■ **What the task requires**:
An acceptable response holds only the line containing "[0015] FIG. 3" and every line after it to the end of the records, each reproduced exactly.

(Beginning of Entries supplied)

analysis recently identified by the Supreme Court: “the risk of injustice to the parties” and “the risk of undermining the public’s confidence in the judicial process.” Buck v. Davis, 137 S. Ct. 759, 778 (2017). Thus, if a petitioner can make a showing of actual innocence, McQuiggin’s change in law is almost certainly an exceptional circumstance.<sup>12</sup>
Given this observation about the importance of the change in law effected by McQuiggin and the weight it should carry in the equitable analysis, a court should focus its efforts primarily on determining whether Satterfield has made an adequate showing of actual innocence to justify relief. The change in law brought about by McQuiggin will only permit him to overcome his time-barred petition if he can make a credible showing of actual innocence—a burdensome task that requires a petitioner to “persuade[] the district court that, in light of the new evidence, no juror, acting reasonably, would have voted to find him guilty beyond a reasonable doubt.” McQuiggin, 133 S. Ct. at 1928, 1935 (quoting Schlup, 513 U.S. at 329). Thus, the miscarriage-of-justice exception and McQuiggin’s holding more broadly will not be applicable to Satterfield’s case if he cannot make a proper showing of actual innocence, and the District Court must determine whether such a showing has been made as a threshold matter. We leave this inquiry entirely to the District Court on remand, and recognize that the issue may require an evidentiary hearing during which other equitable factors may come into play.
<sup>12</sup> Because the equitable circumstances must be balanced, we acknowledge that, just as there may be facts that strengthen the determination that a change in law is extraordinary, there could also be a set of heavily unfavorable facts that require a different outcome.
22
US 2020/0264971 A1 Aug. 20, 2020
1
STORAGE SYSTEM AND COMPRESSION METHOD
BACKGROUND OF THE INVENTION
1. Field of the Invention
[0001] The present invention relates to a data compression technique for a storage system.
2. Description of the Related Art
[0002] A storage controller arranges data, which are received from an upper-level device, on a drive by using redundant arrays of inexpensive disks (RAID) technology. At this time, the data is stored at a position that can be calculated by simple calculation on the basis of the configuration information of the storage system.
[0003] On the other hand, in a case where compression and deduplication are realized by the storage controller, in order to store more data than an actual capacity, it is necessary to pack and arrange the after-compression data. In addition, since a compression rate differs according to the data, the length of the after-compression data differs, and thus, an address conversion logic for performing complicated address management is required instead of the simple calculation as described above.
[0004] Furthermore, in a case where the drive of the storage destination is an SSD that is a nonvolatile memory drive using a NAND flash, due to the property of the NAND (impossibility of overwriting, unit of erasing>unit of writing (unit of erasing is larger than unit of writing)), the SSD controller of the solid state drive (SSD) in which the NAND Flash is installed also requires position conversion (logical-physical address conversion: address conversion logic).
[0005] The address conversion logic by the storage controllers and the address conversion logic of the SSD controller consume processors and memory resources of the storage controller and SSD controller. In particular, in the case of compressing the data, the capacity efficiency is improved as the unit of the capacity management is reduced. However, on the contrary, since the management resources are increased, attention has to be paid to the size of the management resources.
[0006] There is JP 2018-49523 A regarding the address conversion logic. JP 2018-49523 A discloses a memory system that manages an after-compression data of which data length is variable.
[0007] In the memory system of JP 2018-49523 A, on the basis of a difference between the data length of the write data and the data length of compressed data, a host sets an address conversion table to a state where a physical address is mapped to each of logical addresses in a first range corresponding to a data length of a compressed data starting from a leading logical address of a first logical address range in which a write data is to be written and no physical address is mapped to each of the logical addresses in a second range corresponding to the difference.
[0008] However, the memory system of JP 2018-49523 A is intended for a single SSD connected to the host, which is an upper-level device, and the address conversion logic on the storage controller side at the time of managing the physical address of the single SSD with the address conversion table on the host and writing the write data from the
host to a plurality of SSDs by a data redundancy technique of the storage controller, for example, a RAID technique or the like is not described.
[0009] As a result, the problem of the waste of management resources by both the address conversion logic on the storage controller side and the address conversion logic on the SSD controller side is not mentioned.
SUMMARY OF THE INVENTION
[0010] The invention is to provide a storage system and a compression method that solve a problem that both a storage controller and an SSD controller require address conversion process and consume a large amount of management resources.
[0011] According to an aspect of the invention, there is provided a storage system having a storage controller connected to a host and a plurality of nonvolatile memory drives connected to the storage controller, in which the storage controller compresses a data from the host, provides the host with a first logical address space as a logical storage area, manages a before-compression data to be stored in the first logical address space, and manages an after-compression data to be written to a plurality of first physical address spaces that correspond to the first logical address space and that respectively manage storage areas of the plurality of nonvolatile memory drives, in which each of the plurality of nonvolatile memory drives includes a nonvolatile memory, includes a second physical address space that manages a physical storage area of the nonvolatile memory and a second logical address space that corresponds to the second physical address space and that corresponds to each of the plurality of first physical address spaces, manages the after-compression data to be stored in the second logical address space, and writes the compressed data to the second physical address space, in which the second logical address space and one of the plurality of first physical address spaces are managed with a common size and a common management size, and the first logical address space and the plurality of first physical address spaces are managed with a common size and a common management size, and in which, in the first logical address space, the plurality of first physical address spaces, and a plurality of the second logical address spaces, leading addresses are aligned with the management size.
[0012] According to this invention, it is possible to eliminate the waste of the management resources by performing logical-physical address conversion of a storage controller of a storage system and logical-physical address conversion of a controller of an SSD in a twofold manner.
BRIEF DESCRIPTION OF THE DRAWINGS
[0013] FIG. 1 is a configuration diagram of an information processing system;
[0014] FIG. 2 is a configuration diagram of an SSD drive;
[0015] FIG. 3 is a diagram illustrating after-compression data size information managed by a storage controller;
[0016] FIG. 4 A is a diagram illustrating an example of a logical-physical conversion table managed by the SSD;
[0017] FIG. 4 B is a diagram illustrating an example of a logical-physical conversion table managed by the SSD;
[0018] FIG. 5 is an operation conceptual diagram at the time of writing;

(End of Entries supplied)

■ **Your solution**:
[0015] FIG. 3 is a diagram illustrating after-compression data size information managed by a storage controller;
[0016] FIG. 4 A is a diagram illustrating an example of a logical-physical conversion table managed by the SSD;
[0017] FIG. 4 B is a diagram illustrating an example of a logical-physical conversion table managed by the SSD;
[0018] FIG. 5 is an operation conceptual diagram at the time of writing;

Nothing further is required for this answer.